[GPU] Fix Gemma4-E4B SDPA model (#35642)
### Details:
This PR fixes two consecutive errors related to the inference of
Gemma4-E4B SDPA version model on iGPU
1. In this model, a single `KVCache` is shared between multiple `SDPA`
layers
So problems arise in `SyncInferRequest::allocate_states` and
`VariableStateIndirectKVCacheCompressed` is created when one
`kv_cache_prim` is compressed and the other is not, which leads to
output mismatches in the plugin.
Currently, this only affects iGPUs with `supports_immad=false`, so we
can temporarily fix it by disabling `KVCacheCompression` for such a
graph, which removes potential mismatches.
It will need to be redone when PA models are enabled.
2. Out-of-bounds SLM access in `sdpa_opt` finalization kernel.
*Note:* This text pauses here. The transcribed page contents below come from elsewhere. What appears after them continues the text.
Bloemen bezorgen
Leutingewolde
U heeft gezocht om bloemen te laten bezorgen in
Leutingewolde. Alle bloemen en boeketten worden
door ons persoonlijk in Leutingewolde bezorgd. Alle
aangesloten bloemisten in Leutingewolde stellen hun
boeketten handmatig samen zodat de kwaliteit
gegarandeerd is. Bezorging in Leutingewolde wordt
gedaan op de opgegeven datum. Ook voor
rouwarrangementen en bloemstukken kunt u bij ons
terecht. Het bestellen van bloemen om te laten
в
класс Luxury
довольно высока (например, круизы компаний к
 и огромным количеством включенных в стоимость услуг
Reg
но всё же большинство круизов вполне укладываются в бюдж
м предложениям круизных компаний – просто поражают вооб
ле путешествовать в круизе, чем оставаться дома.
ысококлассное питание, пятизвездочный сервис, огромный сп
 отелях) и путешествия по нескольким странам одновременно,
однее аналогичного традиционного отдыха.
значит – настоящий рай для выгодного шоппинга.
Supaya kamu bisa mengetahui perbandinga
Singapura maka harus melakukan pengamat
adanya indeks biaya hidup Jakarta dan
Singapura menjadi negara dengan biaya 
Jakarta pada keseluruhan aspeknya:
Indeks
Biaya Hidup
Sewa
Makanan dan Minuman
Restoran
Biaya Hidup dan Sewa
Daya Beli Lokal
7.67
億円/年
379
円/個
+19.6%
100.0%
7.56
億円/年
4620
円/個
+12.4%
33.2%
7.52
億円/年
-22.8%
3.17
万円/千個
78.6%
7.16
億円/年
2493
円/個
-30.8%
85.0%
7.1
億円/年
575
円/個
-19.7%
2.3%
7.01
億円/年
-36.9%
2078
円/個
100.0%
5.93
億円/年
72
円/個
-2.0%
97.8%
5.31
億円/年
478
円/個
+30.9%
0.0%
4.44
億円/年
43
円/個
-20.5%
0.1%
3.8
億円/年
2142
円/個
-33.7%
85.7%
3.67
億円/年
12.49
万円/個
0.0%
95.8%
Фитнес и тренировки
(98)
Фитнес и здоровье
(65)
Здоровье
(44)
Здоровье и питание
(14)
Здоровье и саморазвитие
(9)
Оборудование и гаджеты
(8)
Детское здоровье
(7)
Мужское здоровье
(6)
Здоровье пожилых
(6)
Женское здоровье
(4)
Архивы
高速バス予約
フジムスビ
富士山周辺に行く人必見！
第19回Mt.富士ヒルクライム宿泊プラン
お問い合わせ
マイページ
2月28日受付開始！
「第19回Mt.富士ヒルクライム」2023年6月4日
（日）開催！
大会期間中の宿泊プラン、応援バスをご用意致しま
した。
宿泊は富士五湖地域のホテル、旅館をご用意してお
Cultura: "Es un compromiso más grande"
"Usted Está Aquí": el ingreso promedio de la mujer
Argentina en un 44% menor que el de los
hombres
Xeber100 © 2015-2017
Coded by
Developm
The finalization stage allocated `tmp_slm[SUBGROUP_SIZE]` elements for
cross-subgroup reduction, but the actual number of subgroups per
workgroup is `SUBGROUPS_PER_WG = CEIL_DIV(V_HEAD_SIZE * SG_SCALE_FACTOR,
SUBGROUP_SIZE)`.
When `V_HEAD_SIZE` > `SUBGROUP_SIZE^2` (e.g. `head_size=512`,
`SUBGROUP_SIZE=16` gives `SUBGROUPS_PER_WG`=32 > 16), `tmp_slm[sgid]`
writes go out of bounds.
So changed `tmp_slm` allocation to `SUBGROUPS_PER_WG` and replaced the
single-pass lane-indexed reduction with a folded loop over
`CEIL_DIV(SUBGROUPS_PER_WG, SUBGROUP_SIZE)` iterations, correctly
reducing across all subgroups regardless of head size.
There are problems reproducing the problem using the test, apparently
more interactions with memory are needed to reproduce it as in the
inference of the whole model
### AI Assistance:
- *AI assistance used: yes*